What is the scenario for deploying multiple applic

2019-08-27 01:02发布

问题:

As per this page, node types in service fabric can be seen as analogous to roles in cloud services.

If that is the case, then how do we think about deploying multiple applications to same service fabric cluster. E.g. let's say there are 2 applications:

  • The first only needs a web role,
  • The seconds, which needs 1 web role and 2 worker roles.

Questions:

  1. Then do we create service fabric cluster with 3 node types (web-1, worker-1, worker-2) and then let web roles of both apps share web-1 node type?

  2. What if the performance/scalability requirements of both apps are very different e.g. App1 web role needs 20 VMs, whereas App2 web role only needs 2? We still have to change instance count of nodetype1 to 20, right?

  3. And how does service fabric isolate one app from effect of another? E.g. App1 starts getting a lot of traffic, and hence ends up consuming most of the CPU/Memory, wouldn't it impact App2?

回答1:

  1. You would create 2 node types: Web and Worker. Services on the Web node type would be directly accessible from the internet and services in the Worker node type would not. Both applications share the nodes, so they can make optimal use of the available resources.

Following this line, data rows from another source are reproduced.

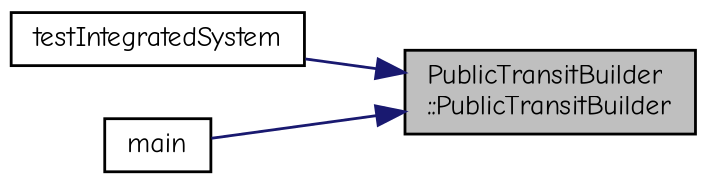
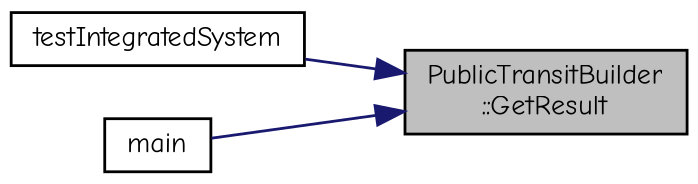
  digraph {
    fontname="Comic Neue"
    rankdir=RL
    node [color=black fillcolor=white fontname="Comic Neue" fontsize=10 shape=record style=filled]
    edge [color=midnightblue dir=back fontname="Comic Neue" fontsize=10 labelfontname=Helvetica labelfontsize=10 style=solid]
-   n1 [fillcolor=grey75 fontcolor=black height=0.2 label="PublicTransitBuilder\l::PublicTransitBuilder" width=0.4]
+   n1 [fillcolor=grey75 fontcolor=black height=0.2 label="PublicTransitBuilder\l::GetResult" width=0.4]
    n2 [height=0.2 label=testIntegratedSystem width=0.4]
    n3 [height=0.2 label=main width=0.4]
    n1 -> n2
    n1 -> n3
  }
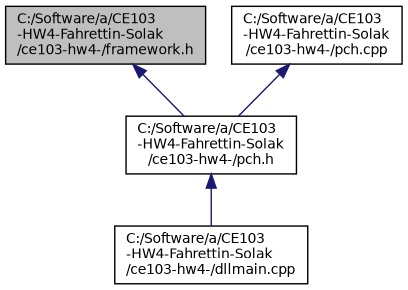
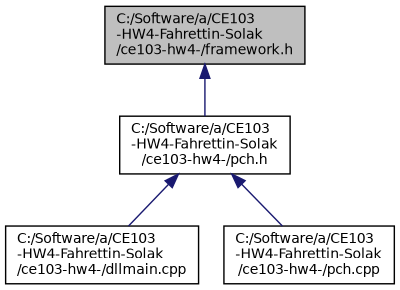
  digraph {
    node [color=black fillcolor=white fontname=Helvetica fontsize=10 shape=record style=filled]
    edge [color=midnightblue dir=back fontname=Helvetica fontsize=10 labelfontname=Helvetica labelfontsize=10 style=solid]
    n1 [fillcolor=grey75 fontcolor=black height=0.2 label="C:/Software/a/CE103\l-HW4-Fahrettin-Solak\l/ce103-hw4-/framework.h" width=0.4]
    n2 [height=0.2 label="C:/Software/a/CE103\l-HW4-Fahrettin-Solak\l/ce103-hw4-/pch.h" width=0.4]
    n3 [height=0.2 label="C:/Software/a/CE103\l-HW4-Fahrettin-Solak\l/ce103-hw4-/dllmain.cpp" width=0.4]
    n4 [height=0.2 label="C:/Software/a/CE103\l-HW4-Fahrettin-Solak\l/ce103-hw4-/pch.cpp" width=0.4]
    n1 -> n2
    n2 -> n3
-   n4 -> n2
+   n2 -> n4
  }
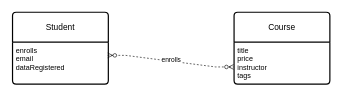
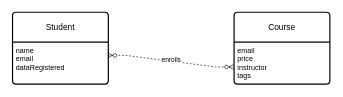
  <mxCell id="0" />
  <mxCell id="1" parent="0" />
  <mxCell id="2" value="Student" style="swimlane;childLayout=stackLayout;horizontal=1;startSize=50;horizontalStack=0;rounded=1;fontSize=14;fontStyle=0;strokeWidth=2;resizeParent=0;resizeLast=1;shadow=0;dashed=0;align=center;arcSize=4;whiteSpace=wrap;html=1;" vertex="1" parent="1"><mxGeometry x="20" y="20" width="160" height="120" as="geometry" /></mxCell>
- <mxCell id="3" value="enrolls&lt;br&gt;email&lt;br&gt;dataRegistered" style="align=left;strokeColor=none;fillColor=none;spacingLeft=4;fontSize=12;verticalAlign=top;resizable=0;rotatable=0;part=1;html=1;" vertex="1" parent="2"><mxGeometry y="50" width="160" height="70" as="geometry" /></mxCell>
+ <mxCell id="3" value="name&lt;br&gt;email&lt;br&gt;dataRegistered" style="align=left;strokeColor=none;fillColor=none;spacingLeft=4;fontSize=12;verticalAlign=top;resizable=0;rotatable=0;part=1;html=1;" vertex="1" parent="2"><mxGeometry y="50" width="160" height="70" as="geometry" /></mxCell>
  <mxCell id="4" value="Course" style="swimlane;childLayout=stackLayout;horizontal=1;startSize=50;horizontalStack=0;rounded=1;fontSize=14;fontStyle=0;strokeWidth=2;resizeParent=0;resizeLast=1;shadow=0;dashed=0;align=center;arcSize=4;whiteSpace=wrap;html=1;" vertex="1" parent="1"><mxGeometry x="390" y="20" width="160" height="120" as="geometry" /></mxCell>
- <mxCell id="5" value="title&lt;br&gt;price&lt;br&gt;instructor&lt;br&gt;tags" style="align=left;strokeColor=none;fillColor=none;spacingLeft=4;fontSize=12;verticalAlign=top;resizable=0;rotatable=0;part=1;html=1;" vertex="1" parent="4"><mxGeometry y="50" width="160" height="70" as="geometry" /></mxCell>
+ <mxCell id="5" value="email&lt;br&gt;price&lt;br&gt;instructor&lt;br&gt;tags" style="align=left;strokeColor=none;fillColor=none;spacingLeft=4;fontSize=12;verticalAlign=top;resizable=0;rotatable=0;part=1;html=1;" vertex="1" parent="4"><mxGeometry y="50" width="160" height="70" as="geometry" /></mxCell>
  <mxCell id="6" value="" style="edgeStyle=entityRelationEdgeStyle;fontSize=12;html=1;endArrow=ERzeroToMany;endFill=1;startArrow=ERzeroToMany;rounded=0;exitX=0.993;exitY=0.314;exitDx=0;exitDy=0;entryX=-0.005;entryY=0.59;entryDx=0;entryDy=0;entryPerimeter=0;exitPerimeter=0;dashed=1;" edge="1" parent="1" source="3" target="5"><mxGeometry width="100" height="100" relative="1" as="geometry"><mxPoint x="250" y="120" as="sourcePoint" /><mxPoint x="350" y="20" as="targetPoint" /></mxGeometry></mxCell>
  <mxCell id="7" value="enrolls" style="edgeLabel;html=1;align=center;verticalAlign=middle;resizable=0;points=[];" vertex="1" connectable="0" parent="6"><mxGeometry x="0.006" y="3" relative="1" as="geometry"><mxPoint as="offset" /></mxGeometry></mxCell>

  2. Depending on the application characteristics, you'd need 20 to 22 nodes. If one is memory heavy, and the other CPU heavy you might get away with using 20. If they are both CPU heavy, you'd likely need 22 nodes. So not 22 node types, but 22 nodes (VM's).

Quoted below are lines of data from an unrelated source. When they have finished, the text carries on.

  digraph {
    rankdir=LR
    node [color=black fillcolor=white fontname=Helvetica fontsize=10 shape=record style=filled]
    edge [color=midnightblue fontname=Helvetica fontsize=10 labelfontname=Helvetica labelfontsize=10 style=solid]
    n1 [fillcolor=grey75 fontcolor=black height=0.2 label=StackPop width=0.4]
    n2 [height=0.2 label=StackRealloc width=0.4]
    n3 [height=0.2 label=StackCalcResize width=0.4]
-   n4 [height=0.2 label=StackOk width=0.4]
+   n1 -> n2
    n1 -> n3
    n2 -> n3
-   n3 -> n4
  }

  3. SF will perform resource balancing to divide the workload across available nodes. By using Containers and resource governance, you can restrict the impact that one service can have on others.



回答2:

There is not a right answer, for all your questions it will depend on how your application consume resources.

One thing you can be sure, you will need one NodeType public available to receive external calls and redirect these calls internally to worker nodes, and for the workers it will depend how they consume the server resources, one might be CPU intensive, other Disk or Network.

  1. If you create node types for each service type, you might have idle or low used machines very often just to support these services when required. If the load increase/decrease quickly you might have a delay to scale up\down to adapt the demand. But this approach will keep them isolated from each other.

  2. If you deploy them on same node they might compete for resources like memory, disk and CPU, but in this case they will use as much as they have available until you reach the node limits, making a good use of the resources available. This would be an issue if this concurrency force them to move very often and interrupting their processing, this would not be acceptable when they have to run long running operations.